→ Extrait fourni:
——————

Le camp est situé à 50 km au sud-ouest de Jaisalmer. Il s'agit d'un ensemble de chambres en forme de huttes entourant une cour carrée avec un foyer central. Je m'imaginais un bivouac dans le désert, avec la bosse du chameau servant d'oreiller aux énergies positives. Mais en réalité, nous avons dormi, au choix, soit dans les huttes, soit dans une tente à côté du bâtiment.
Mes cuisses n'ont pas vraiment apprécié la balade à dos de chameau. Je ne sais pas comment sont fichues ces bestioles, mais elles marchent en se déhanchant complètement, vous projetant d'un côté à l'autre et d'avant en arrière. C'est plus régulier au trot, mais aussi plus tape-cul. Je rêvais que ça s'arrête, mais le gamin qui guidait le chameau tenait absolument à être en tête et à faire le trajet le plus long possible. La promenade s'est déroulée dans un paysage plutôt sahélien : la terre est nue et sableuse, et l'on chemine au milieu d'arbustes et de grands arbres. À plusieurs reprises, des antilopes ont surgi devant nous, c'était joli à voir.

——————

→ Exercices:
**a.** Recopiez s'il vous plaît, dans l'extrait sur le camp du désert, la partie qui commence par les mots contenant "Le camp est" et se termine par "côté du bâtiment.".
**b.** D'après l'extrait sur le camp du désert, pourquoi la balade à dos de chameau a-t-elle été pénible pour les cuisses ? Répondez en une à trois phrases.

→ Données fournies:
——————

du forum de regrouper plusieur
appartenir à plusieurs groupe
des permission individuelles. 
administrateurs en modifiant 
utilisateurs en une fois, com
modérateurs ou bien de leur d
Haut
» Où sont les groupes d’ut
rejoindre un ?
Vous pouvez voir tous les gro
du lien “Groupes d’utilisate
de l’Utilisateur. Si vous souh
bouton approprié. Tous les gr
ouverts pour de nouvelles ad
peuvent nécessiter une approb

——————

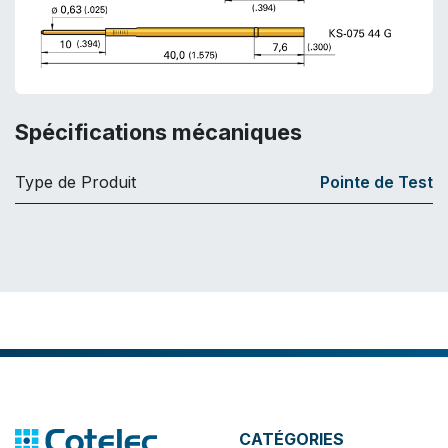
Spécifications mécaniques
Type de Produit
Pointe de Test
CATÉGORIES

——————

→ Corrigés:
**a.**
Le camp est situé à 50 km au sud-ouest de Jaisalmer. Il s'agit d'un ensemble de chambres en forme de huttes entourant une cour carrée avec un foyer central. Je m'imaginais un bivouac dans le désert, avec la bosse du chameau servant d'oreiller aux énergies positives. Mais en réalité, nous avons dormi, au choix, soit dans les huttes, soit dans une tente à côté du bâtiment.

**b.** Les chameaux marchent en se déhanchant complètement, ce qui projette le cavalier d'un côté à l'autre et d'avant en arrière. Au trot, le mouvement est plus régulier, mais aussi plus tape-cul.